Movie Review: The Creator

A new science-fiction epic from the director of “Rogue One” borrows quite a bit from “Blade Runner” — and that might be its saving grace.
Creator

PHOTO © 20TH CENTURY STUDIOS

In Gareth Edwards’ “The Creator,” humans are offered the chance to share their face with artificially intelligent creatures. “Donate Your Likeness,” billboards proclaim, as half-human, half-AI robots mill about busy streets beneath them.

It’s a fitting motif, in that this film is wearing another movie’s face. Willingly or not, “Blade Runner” donated its likeness to “The Creator.”

The sci-fi epic, directed and co-written (with Chris Weitz) by Edwards, follows embittered soldier Joshua (John David Washington) as he sets off on a perilous quest to win a war against the robots. That’s what the military wants him to do, anyway; as the oft-funny Colonel Howell (Allison Janney) sees it, non-human beings are responsible for a nuclear attack on Los Angeles and must be eradicated.

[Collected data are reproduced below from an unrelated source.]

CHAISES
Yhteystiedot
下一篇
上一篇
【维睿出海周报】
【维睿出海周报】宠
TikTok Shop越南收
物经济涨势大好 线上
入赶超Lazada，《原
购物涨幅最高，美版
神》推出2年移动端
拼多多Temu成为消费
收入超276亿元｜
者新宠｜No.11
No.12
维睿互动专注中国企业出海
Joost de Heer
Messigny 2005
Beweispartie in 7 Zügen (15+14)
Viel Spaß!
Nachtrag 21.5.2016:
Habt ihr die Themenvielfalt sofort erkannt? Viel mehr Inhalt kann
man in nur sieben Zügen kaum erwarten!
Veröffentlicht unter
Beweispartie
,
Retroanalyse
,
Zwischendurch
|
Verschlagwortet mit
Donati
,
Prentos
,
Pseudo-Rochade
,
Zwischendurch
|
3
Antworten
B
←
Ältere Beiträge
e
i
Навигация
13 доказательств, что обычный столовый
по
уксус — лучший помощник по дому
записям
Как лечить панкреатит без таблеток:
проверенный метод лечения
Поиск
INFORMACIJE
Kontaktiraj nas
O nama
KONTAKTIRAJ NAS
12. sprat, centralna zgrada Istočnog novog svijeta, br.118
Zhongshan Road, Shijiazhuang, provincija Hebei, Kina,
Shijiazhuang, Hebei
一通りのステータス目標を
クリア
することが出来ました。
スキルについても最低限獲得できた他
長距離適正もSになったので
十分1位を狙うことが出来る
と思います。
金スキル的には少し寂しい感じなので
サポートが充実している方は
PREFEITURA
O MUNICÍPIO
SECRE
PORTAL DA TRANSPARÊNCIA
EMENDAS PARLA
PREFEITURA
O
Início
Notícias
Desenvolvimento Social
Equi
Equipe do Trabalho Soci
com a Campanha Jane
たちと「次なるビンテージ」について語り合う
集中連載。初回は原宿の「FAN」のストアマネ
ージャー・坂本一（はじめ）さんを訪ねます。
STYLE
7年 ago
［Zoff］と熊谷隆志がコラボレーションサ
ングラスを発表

Joshua, however, is in it to find his wife (Gemma Chan), a figure of some import to the AI rebels whom he thought had been killed years ago. (There’s a twist about her identity coming, but you’ll figure it out long before Joshua does.) Along the way, he’ll pick up a superpowered child (Madeleine Yuna Voyles) who just might be the key to ending the war.

You know — just like every other sci-fi epic. There’s a golden child with mysterious powers, a sinister empire and a reluctant protagonist drawn into the fray. There are clear metaphors about global power and conflict, of course, and just enough pseudo-magic to keep the effects shots coming.

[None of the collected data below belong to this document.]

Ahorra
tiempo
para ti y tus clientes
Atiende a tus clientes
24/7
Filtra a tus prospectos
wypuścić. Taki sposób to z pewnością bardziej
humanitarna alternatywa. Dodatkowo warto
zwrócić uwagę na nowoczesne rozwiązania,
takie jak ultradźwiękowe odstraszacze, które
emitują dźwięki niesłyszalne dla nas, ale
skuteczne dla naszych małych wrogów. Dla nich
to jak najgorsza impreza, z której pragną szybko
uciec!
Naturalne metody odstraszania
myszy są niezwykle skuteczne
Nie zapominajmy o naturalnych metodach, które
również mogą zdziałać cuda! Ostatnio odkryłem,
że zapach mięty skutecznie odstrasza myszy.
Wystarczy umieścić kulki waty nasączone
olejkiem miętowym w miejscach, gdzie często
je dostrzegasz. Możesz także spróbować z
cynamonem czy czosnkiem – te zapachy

Edwards, who directed the solid Star Wars spinoff “Rogue One” and relaunched the Godzilla franchise a few years before that, is visually imaginative and a decent world builder (or at least decent at cribbing from good world builders). He does not, however, appear to be a font of story; he traffics mostly in cliche and well-worn tropes that might be effective if they weren’t used so frequently in science-fiction passion projects exactly like “The Creator.”

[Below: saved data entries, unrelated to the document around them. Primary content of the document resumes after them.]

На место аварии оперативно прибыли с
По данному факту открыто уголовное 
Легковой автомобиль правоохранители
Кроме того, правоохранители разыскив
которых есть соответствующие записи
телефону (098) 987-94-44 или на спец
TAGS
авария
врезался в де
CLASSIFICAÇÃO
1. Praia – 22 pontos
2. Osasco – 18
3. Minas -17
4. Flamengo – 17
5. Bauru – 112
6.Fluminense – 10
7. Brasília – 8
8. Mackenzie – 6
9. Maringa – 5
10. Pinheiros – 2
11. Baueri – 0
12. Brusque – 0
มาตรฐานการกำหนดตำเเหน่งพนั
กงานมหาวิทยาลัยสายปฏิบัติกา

The film is left to teeter on the strength of its visuals, then, which are sufficiently impressive to keep you intermittently engaged. In the end, copying “Blade Runner” was a wise move; the grungy, weather-worn futurism of that film is a rich and engaging palette, worth revisiting even without the resonance of the classic film.

That is, if you forget that we just saw that exact palette a few years back in “Blade Runner 2049.” Every director, it seems, gets a chance to take a big swing at this type of dystopia; while most of the results, like “The Creator,” are perfectly fine, few are all that memorable.

My Rating: 6/10

“The Creator” is now playing in theaters.